Word spacing is also unique. The English language uses spaces to separate words. Chinese and Japanese sentences do not require breaks between words, which makes it extremely confusing for standard indexing technology. The Korean language does use a unique-spacing system, but it differs from the common break structures in Western languages.

It’s not just unfamiliar character encoding schemes and language idiosyncrasies that create challenges with CJK. E-mail collected in the U.S. is almost universally from either a Microsoft Exchange (.PST) or Lotus Notes (.NSF) environment. But e-mail collected in CJK countries might come from numerous other e-mail systems that demand a familiarity rarely found in vendors outside of the Asian countries. Each e-mail platform has its own unique architecture, source code and storage protocols, and anyone unfamiliar with those systems will fail to adequately collect and process the ESI retrieved from those systems.

There are even differences in how the Windows operating system and Office-suite software is set up to handle CJK input that would be completely mysterious to inexperienced vendors. If one does not understand the complexities involved with collecting CJK ESI from these systems, it will result in incomplete collection, falling below the level of due diligence in your collection and preservation duties. All of these considerations have major consequences if they are not factored into an overall plan for collecting, processing and reviewing CJK language-based ESI.

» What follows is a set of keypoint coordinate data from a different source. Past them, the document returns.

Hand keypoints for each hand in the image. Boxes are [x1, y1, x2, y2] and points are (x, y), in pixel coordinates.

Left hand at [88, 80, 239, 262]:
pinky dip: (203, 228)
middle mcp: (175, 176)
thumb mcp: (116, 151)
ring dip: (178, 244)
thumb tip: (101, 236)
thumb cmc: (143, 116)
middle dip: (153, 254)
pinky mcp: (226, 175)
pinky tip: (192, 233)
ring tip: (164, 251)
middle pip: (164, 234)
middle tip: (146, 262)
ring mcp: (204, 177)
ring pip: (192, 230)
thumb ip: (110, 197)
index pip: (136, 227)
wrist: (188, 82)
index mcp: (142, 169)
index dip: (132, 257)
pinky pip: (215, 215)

It is essential that native language speakers design, implement and troubleshoot the technology necessary to properly review ESI in its native form. The critical element is engaging a vendor who can effectively guide you through an e-discovery project involving CJK. The vendor must understand both the cultural and technical challenges involved with multi-language e-discovery, or else you will end up with a garbled mess of unrecognized files and inaccurate searches.

Utilizing TAR With CJK Languages

UBIC is a pioneer in CJK TAR™ and uniquely positioned to provide both solutions (end-to-end EDRM support) and services for CJK-based e-discovery.

UBIC employs native-speaking, CJK language specialists who can successfully work with IT professionals in Asian countries to collect and preserve relevant ESI. UBIC can process the collected ESI using its proprietary, integrated technology platform, Lit i View, so that the CJK characters are accurately extracted and displayed for review.

Lastly, UBIC’s experienced professionals know how to set up a TAR workflow that takes into consideration the challenges for ESI in CJK languages. UBIC’s Lit i View platform is the only TAR tool that was designed specifically to be used with CJK languages. More importantly, UBIC can assist early in an investigation or litigation matter to establish defensible early case assessment exercises through document review and on through to production.

Modern TAR tools “learn” from sample training data provided by experienced lawyers. The tool then uses morphological analysis and statistical algorithms to find similar documents in the remaining ESI. In matters involving CJK languages, it is critical for both the software and the legal team to recognize the linguistic anomalies that are encountered.

There are a variety of TAR and predictive coding tools on the market but many of them are ineffective when they encounter the linguistic challenges posed by CJK languages. In these scenarios, it is important to utilize a hybrid approach from a vendor such as UBIC who can provide a sophisticated, multi-language tool such as Lit i View combined with the cultural familiarization found only in individuals who are native CJK language speakers.


[1] Nicholas M. Pace & Laura Zakaras, Where the Money Goes: Understanding Litigant Expenditures for Producing Electronic Discovery, RAND Institute for Civil Justice, 2012 (http://www.rand.org/pubs/monographs/MG1208.html).

[2] See Peck, Andrew, United States Magistrate Judge for the Southern District of New York, Search, Forward, Law.com, October 1, 2011 (http://www.law.com/jsp/lawtechnologynews/PubArticleLTN.jsp?id=1202516530534): “In my opinion, computer assisted coding should be used in those cases where it will help ‘secure the just, speedy, and inexpensive’ (Fed. R. Civ. P. 1) determination of cases in our e-discovery world.”